TASK TO COMPLETE:
A complete response lists each line of the data below that includes the word "thumb".

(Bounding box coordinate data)
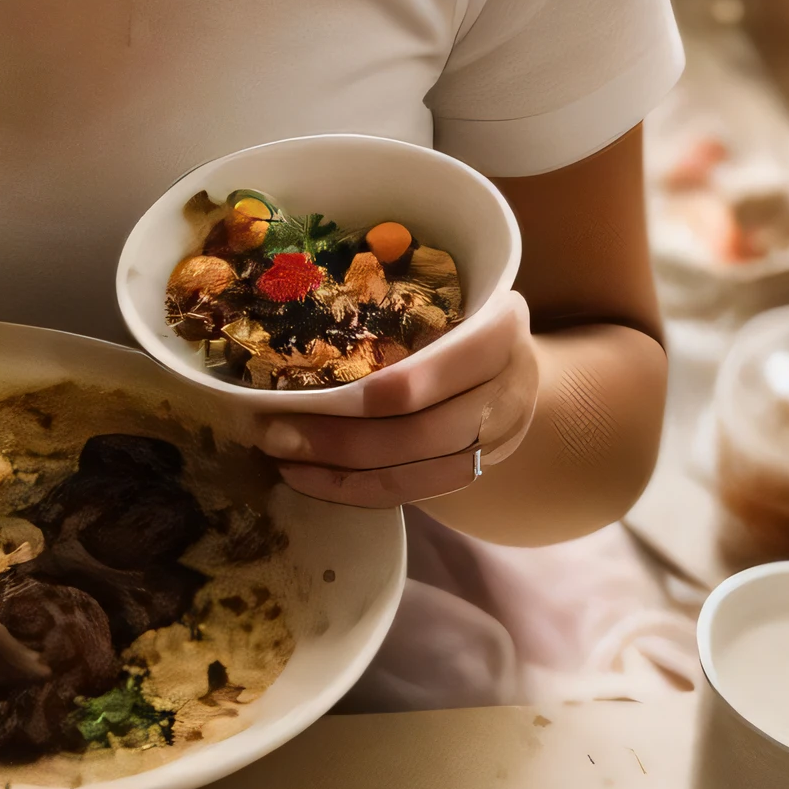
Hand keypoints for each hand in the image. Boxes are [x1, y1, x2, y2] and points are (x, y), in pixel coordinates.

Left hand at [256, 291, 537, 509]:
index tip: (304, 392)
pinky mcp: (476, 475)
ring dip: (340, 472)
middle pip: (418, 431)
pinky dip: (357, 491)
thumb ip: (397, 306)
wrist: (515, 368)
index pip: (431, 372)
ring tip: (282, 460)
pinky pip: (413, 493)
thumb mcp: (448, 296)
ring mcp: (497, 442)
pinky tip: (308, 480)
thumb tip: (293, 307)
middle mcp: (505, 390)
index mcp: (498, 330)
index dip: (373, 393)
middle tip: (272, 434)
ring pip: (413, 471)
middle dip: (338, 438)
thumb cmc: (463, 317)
==
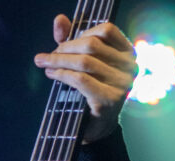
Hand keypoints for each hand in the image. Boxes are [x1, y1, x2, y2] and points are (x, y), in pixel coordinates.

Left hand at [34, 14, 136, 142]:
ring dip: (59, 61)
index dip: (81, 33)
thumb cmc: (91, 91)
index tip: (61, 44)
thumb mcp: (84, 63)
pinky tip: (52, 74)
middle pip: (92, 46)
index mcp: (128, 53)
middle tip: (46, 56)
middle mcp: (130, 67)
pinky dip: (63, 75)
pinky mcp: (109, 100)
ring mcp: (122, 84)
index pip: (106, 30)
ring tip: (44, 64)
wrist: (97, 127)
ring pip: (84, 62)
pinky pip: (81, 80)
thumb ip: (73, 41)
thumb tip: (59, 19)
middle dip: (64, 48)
* * *
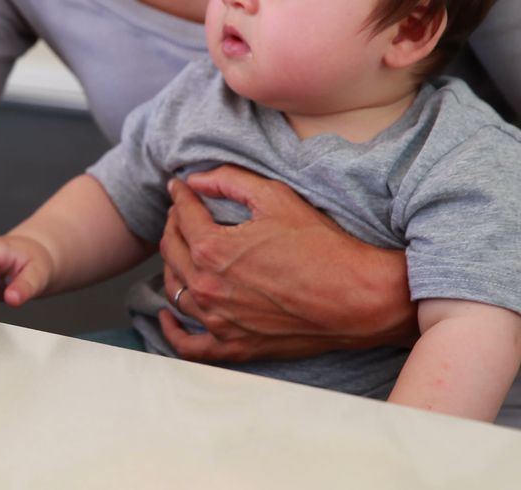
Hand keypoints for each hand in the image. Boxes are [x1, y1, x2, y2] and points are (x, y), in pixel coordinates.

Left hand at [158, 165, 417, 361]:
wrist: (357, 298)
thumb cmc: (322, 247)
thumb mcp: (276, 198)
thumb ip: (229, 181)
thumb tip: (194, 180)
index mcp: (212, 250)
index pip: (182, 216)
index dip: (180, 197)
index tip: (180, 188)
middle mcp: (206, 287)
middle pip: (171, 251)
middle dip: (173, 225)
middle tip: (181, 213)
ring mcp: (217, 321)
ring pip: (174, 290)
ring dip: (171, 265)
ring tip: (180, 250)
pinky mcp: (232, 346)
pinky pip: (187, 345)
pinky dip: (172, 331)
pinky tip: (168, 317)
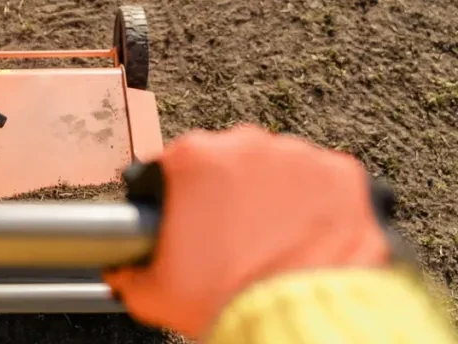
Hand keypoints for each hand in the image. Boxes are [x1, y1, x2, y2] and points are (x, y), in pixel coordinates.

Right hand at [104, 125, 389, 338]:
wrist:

RESULT OF THIS EXERCISE:
thumb ip: (397, 306)
thumb mcp: (448, 296)
thumb tip: (293, 307)
thumb cmc: (463, 317)
thumb cmc: (91, 91)
thumb mcp: (84, 63)
thumb ip: (73, 41)
thumb tip: (59, 19)
thumb cmc: (322, 247)
thumb mcp: (276, 198)
thumb ip: (229, 181)
thumb tip: (194, 180)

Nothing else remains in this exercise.